(Dataset entries)
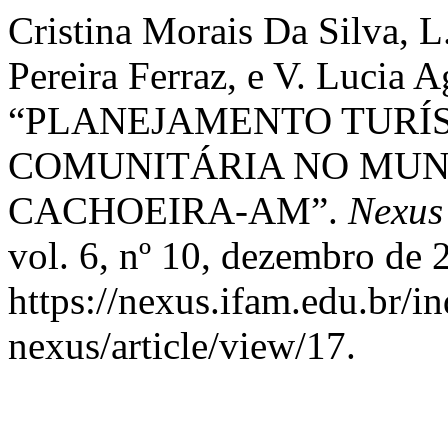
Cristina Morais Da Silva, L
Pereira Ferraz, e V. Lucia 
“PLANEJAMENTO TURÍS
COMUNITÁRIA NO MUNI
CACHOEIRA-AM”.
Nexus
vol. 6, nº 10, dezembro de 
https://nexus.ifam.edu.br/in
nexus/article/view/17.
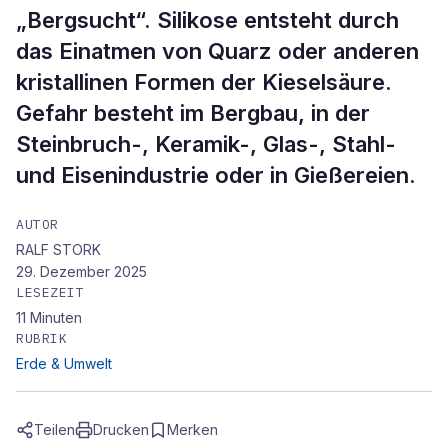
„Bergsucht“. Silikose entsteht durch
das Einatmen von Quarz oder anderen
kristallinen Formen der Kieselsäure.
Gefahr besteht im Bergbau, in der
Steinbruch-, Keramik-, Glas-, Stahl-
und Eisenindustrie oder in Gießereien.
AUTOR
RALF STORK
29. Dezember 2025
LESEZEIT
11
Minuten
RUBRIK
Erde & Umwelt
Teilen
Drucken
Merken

==

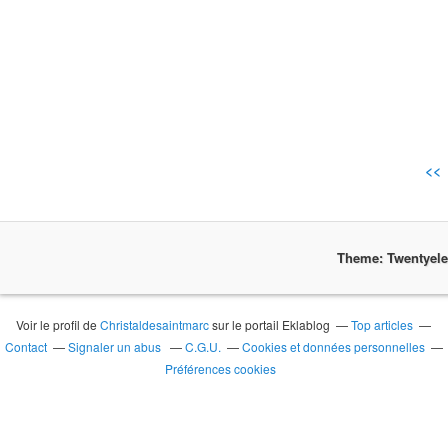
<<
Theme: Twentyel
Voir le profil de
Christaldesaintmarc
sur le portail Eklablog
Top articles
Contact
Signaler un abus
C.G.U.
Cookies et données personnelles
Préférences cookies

Problem description: When a line in the data contains the string "oder", copy that line.

Response area:
das Einatmen von Quarz oder anderen
und Eisenindustrie oder in Gießereien.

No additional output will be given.